**EXERCISE DIRECTIONS**:
Return all lines of the data in which the string "Запеканка" occurs.

[[ TASK MATERIAL open ]]

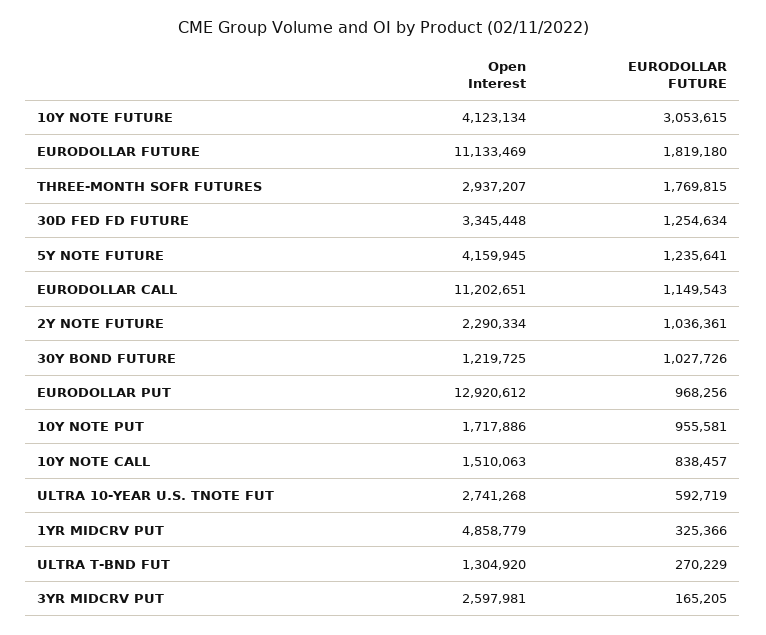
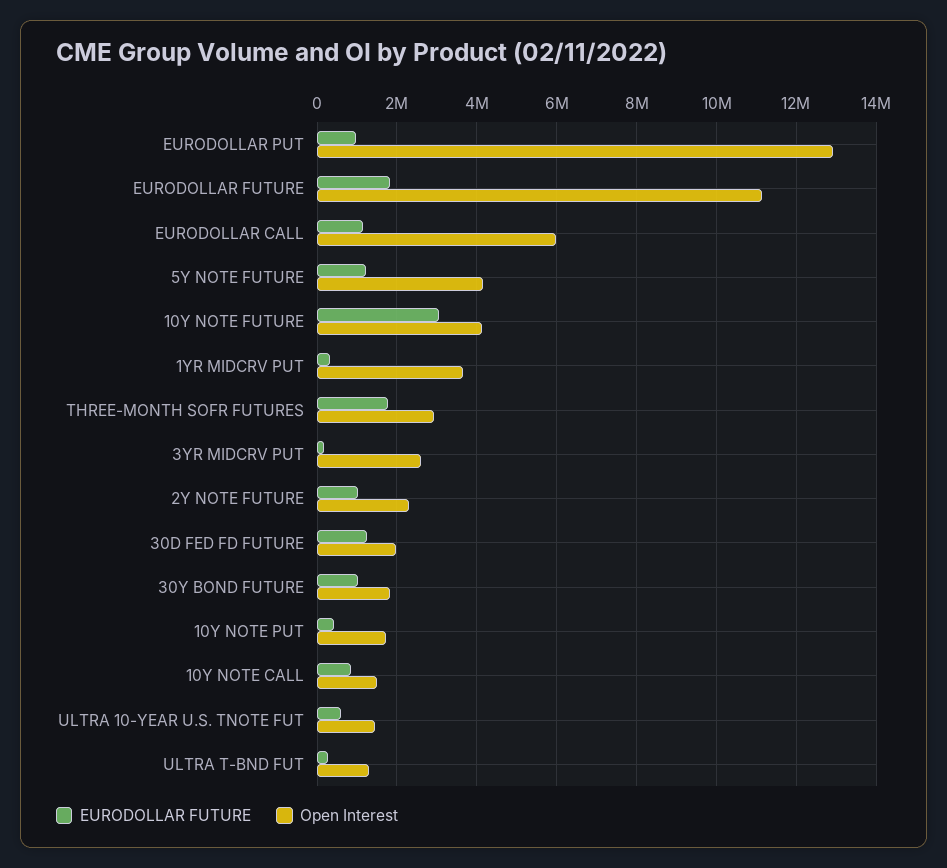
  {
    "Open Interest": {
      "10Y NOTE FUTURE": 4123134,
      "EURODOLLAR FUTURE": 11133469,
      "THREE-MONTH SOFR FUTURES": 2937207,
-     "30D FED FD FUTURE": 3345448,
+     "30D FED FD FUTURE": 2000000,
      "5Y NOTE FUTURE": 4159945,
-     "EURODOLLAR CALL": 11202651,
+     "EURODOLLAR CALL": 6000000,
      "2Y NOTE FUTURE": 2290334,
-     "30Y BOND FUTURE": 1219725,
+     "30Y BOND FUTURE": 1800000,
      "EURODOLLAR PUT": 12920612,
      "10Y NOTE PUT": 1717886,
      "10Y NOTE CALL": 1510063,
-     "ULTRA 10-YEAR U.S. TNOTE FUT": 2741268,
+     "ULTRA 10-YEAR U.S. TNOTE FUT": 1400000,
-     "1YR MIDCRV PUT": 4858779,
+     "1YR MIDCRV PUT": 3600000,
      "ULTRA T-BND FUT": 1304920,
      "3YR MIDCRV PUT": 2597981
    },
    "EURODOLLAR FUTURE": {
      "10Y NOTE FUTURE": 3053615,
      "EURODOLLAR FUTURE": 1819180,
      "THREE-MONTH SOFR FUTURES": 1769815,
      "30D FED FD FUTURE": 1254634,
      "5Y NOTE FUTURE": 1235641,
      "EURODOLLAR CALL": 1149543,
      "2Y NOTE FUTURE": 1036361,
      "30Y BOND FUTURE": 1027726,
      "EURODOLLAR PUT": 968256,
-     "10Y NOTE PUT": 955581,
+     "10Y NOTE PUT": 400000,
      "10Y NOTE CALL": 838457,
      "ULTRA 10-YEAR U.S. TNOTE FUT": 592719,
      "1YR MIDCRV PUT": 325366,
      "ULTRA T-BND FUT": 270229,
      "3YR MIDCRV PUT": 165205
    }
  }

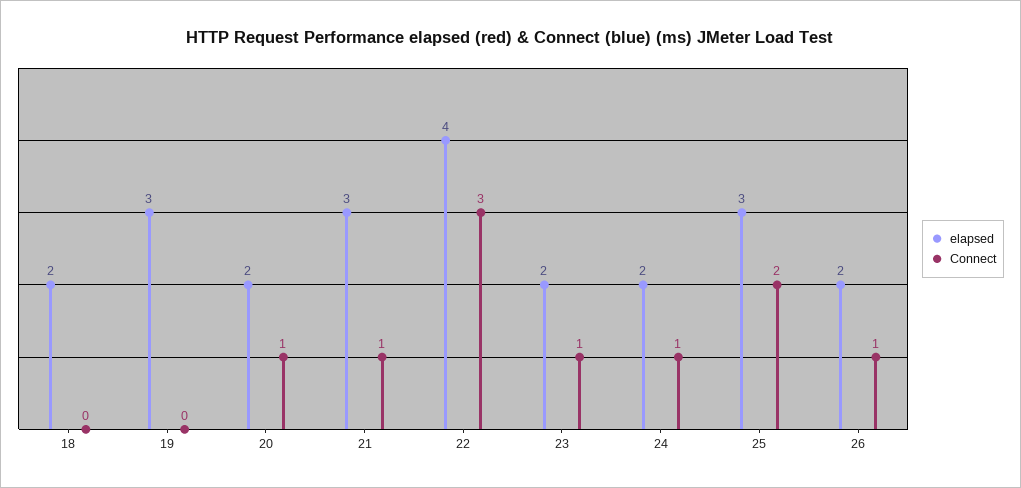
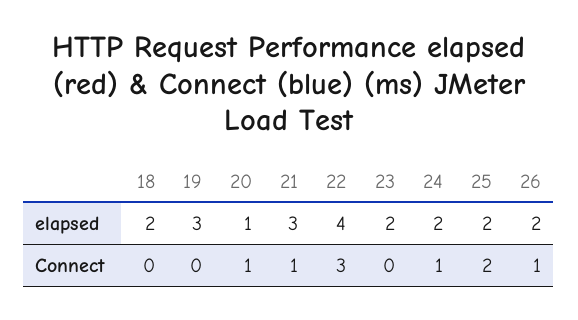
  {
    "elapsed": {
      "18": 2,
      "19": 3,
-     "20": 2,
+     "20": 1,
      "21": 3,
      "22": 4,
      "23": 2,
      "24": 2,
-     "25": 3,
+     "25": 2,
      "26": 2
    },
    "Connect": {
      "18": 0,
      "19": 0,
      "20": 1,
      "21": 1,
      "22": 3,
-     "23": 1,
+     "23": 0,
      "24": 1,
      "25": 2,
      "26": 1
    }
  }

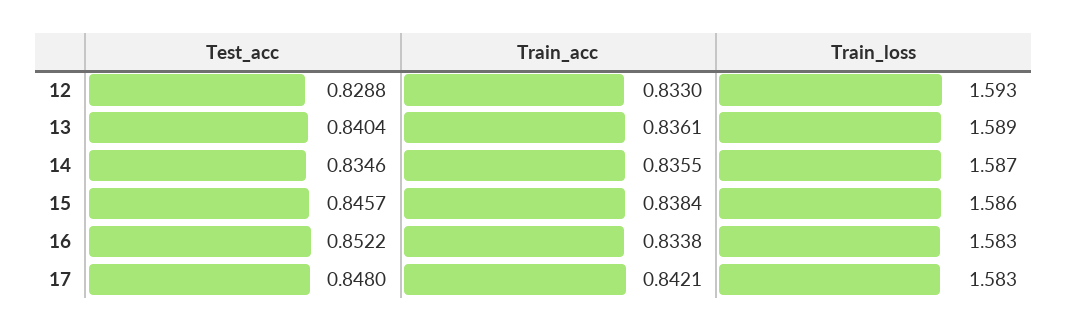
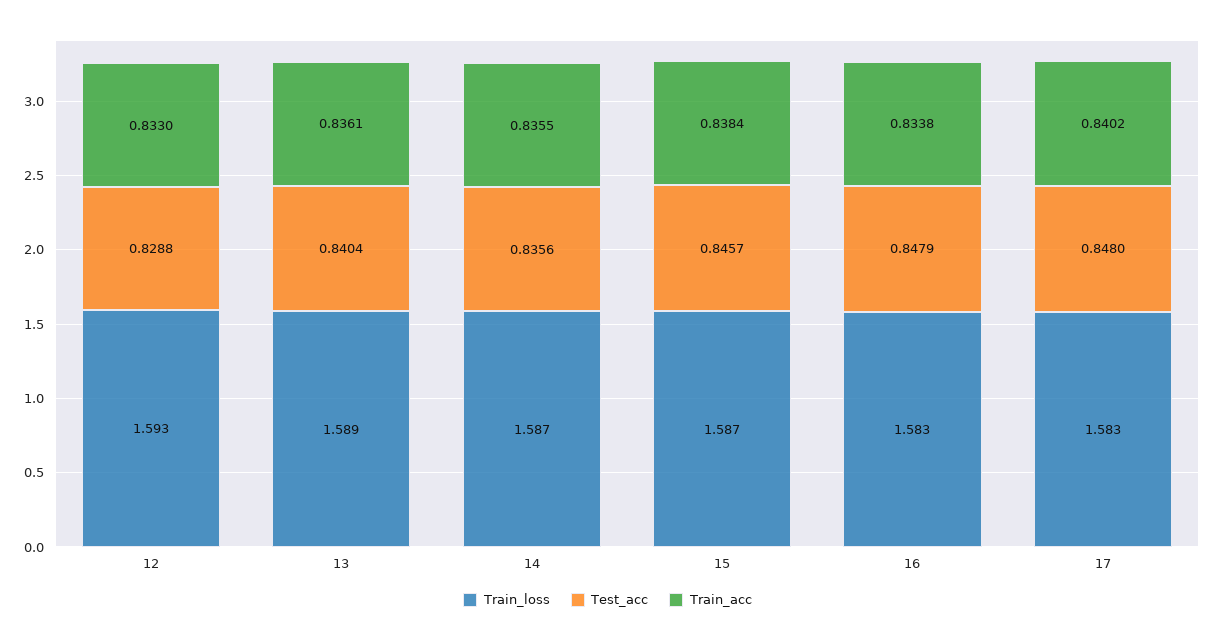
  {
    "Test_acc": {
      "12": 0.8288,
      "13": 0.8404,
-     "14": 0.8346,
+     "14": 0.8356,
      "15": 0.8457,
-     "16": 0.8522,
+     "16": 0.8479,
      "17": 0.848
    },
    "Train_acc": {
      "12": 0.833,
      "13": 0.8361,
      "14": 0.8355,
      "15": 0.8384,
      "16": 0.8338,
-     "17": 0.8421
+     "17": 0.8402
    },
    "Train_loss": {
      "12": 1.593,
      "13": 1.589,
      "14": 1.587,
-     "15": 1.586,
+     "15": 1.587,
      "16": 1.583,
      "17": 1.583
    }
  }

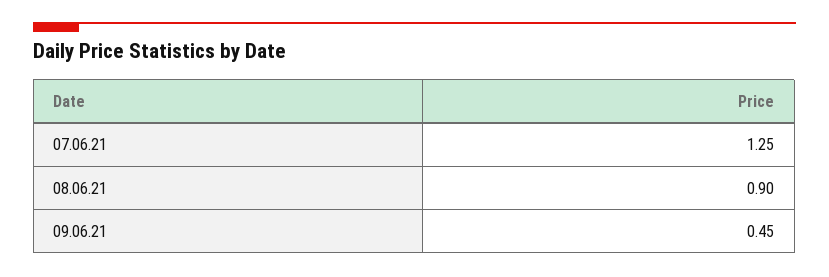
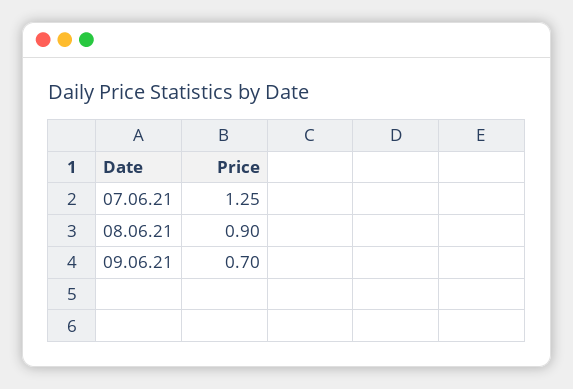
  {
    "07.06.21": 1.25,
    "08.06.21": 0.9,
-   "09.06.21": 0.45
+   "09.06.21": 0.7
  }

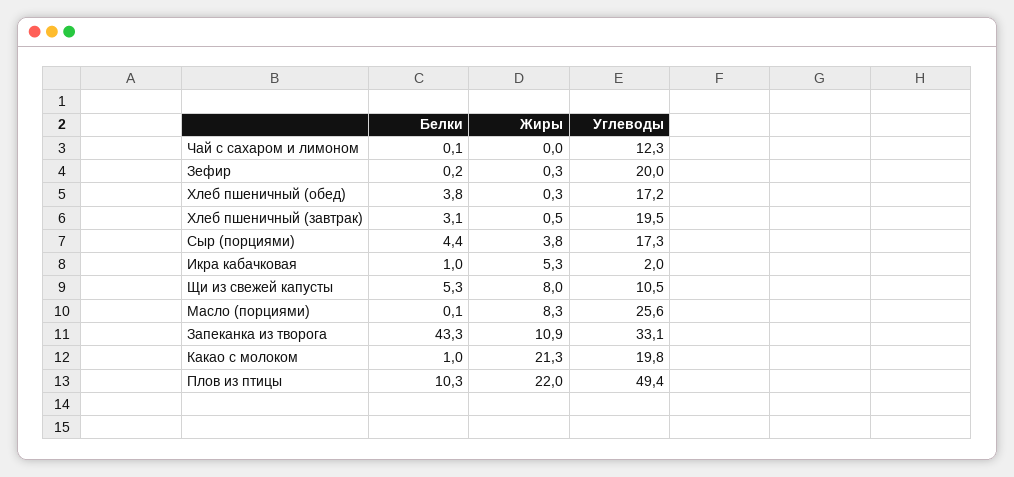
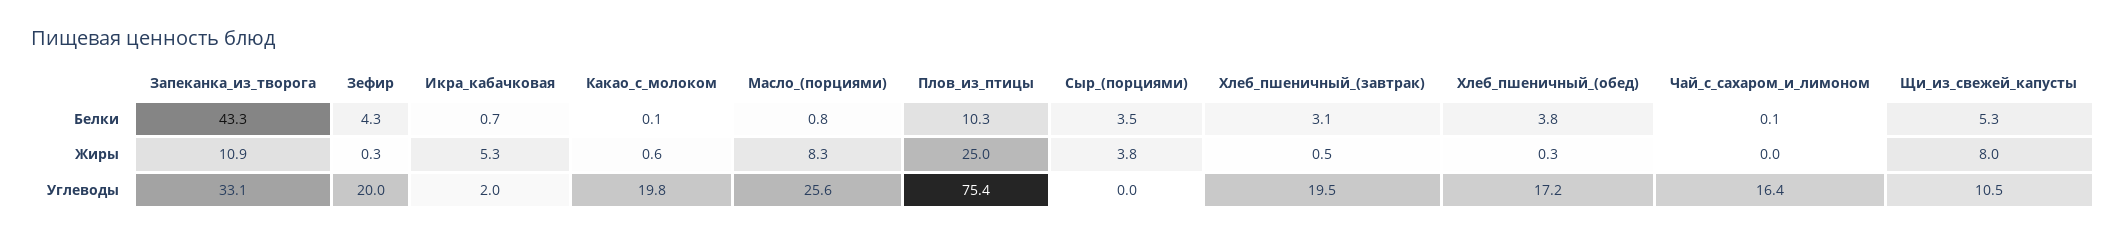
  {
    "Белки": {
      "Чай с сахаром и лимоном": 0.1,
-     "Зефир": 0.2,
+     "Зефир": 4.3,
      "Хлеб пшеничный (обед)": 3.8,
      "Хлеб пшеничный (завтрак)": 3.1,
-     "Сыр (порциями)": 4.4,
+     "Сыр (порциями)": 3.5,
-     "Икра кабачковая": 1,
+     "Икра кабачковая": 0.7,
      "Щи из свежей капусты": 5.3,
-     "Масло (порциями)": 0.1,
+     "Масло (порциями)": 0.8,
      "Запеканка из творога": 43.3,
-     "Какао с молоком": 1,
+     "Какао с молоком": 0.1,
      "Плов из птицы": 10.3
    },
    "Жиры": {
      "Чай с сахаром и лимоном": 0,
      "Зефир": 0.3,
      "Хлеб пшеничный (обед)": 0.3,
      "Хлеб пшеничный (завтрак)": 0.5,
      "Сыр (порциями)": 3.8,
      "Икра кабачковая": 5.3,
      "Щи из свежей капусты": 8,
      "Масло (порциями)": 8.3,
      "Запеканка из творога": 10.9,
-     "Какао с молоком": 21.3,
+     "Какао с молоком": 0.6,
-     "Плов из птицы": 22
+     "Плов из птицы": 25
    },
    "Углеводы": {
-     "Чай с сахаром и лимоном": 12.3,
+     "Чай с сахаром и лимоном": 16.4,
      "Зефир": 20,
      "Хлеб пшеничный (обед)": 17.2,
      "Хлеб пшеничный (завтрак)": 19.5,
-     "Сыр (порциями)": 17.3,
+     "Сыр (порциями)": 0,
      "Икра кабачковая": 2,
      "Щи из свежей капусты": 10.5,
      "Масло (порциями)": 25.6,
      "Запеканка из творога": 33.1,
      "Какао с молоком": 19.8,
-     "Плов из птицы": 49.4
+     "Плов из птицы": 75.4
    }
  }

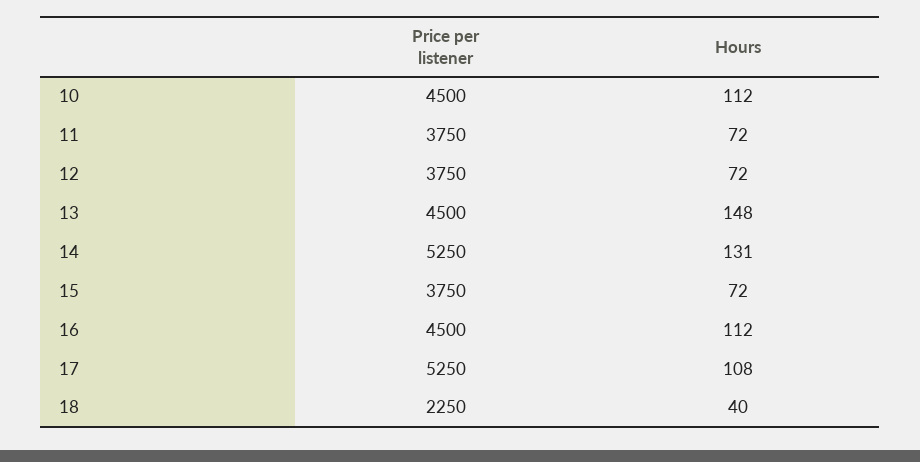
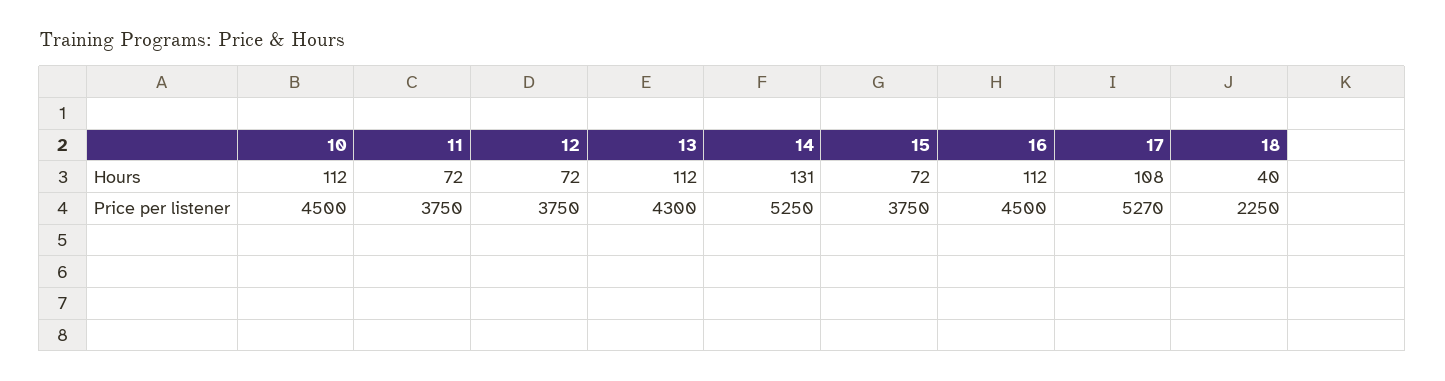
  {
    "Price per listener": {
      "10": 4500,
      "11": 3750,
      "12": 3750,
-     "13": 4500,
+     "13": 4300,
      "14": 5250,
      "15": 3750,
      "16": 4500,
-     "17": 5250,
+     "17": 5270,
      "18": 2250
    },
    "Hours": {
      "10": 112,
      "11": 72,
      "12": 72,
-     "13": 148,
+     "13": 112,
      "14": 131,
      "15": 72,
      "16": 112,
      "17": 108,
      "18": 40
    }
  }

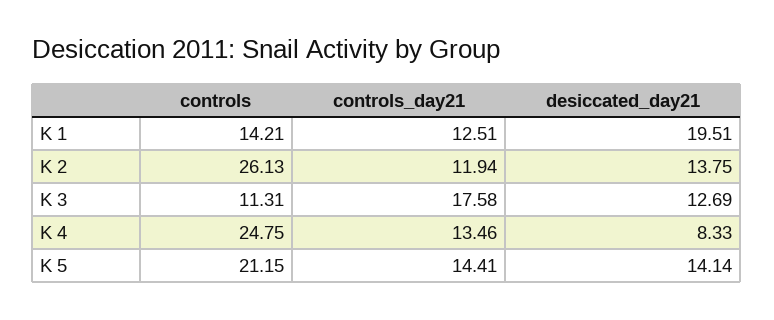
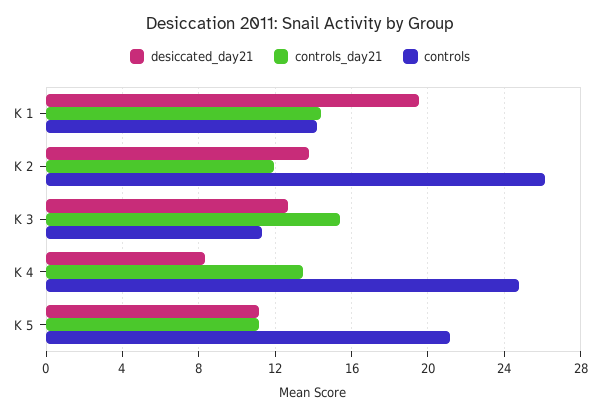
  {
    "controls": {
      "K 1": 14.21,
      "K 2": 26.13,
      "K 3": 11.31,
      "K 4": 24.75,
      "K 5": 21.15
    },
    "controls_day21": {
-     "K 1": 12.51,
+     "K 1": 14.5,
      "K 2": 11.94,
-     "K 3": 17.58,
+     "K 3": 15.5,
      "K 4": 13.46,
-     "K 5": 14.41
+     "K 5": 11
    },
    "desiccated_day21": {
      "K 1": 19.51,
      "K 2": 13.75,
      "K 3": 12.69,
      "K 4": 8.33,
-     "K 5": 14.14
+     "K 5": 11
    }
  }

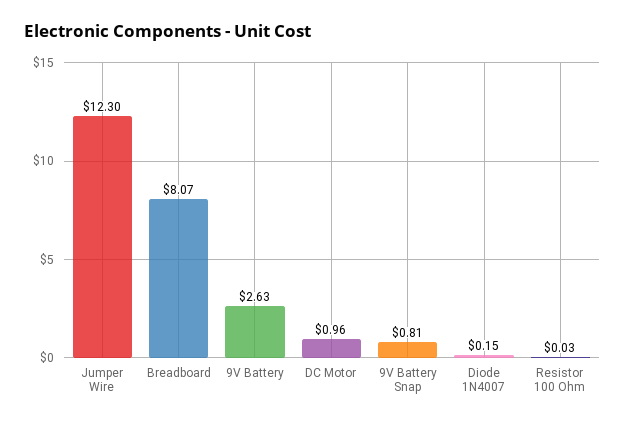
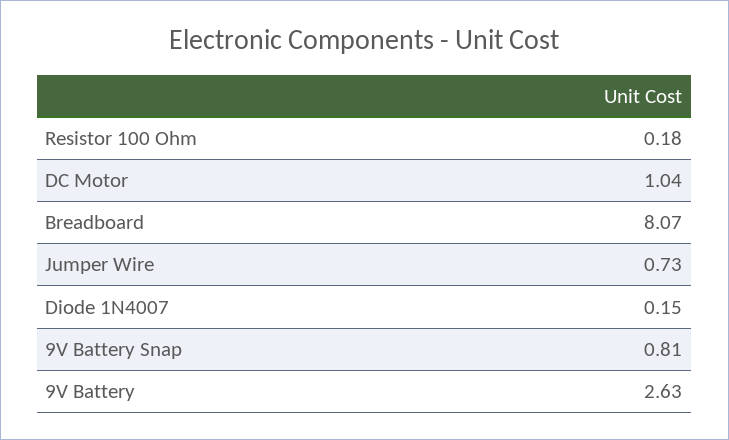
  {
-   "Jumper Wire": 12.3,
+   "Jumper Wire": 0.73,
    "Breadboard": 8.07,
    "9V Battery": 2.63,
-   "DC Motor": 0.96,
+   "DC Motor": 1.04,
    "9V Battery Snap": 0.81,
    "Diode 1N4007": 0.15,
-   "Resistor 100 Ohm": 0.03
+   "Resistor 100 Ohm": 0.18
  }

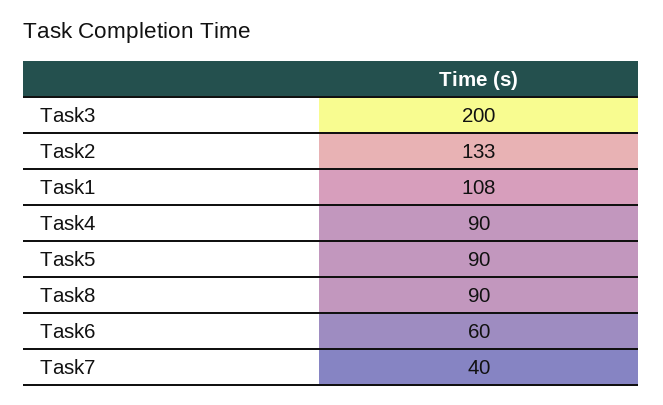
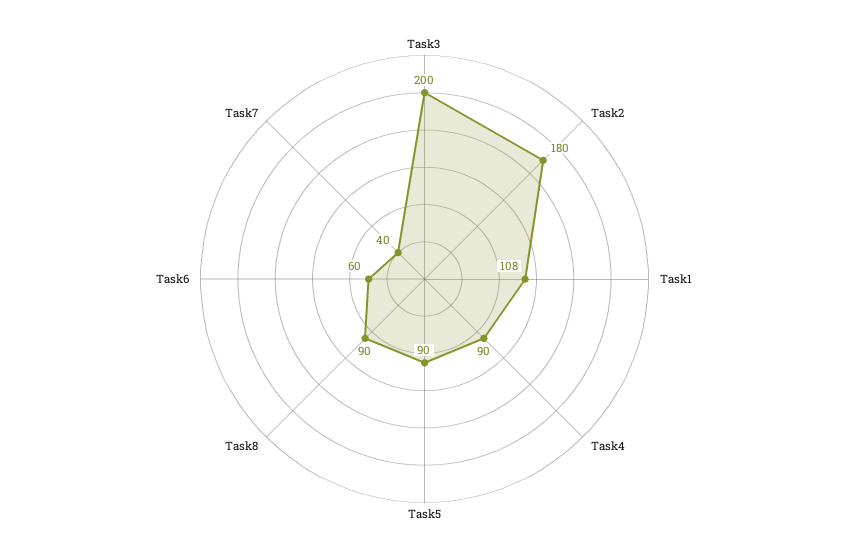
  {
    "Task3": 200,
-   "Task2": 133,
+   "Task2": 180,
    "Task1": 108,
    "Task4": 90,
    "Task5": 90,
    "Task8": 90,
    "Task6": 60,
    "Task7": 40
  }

[[ TASK MATERIAL closed ]]

**WRITTEN REPLY**:
      "Запеканка из творога": 43.3,
      "Запеканка из творога": 10.9,
      "Запеканка из творога": 33.1,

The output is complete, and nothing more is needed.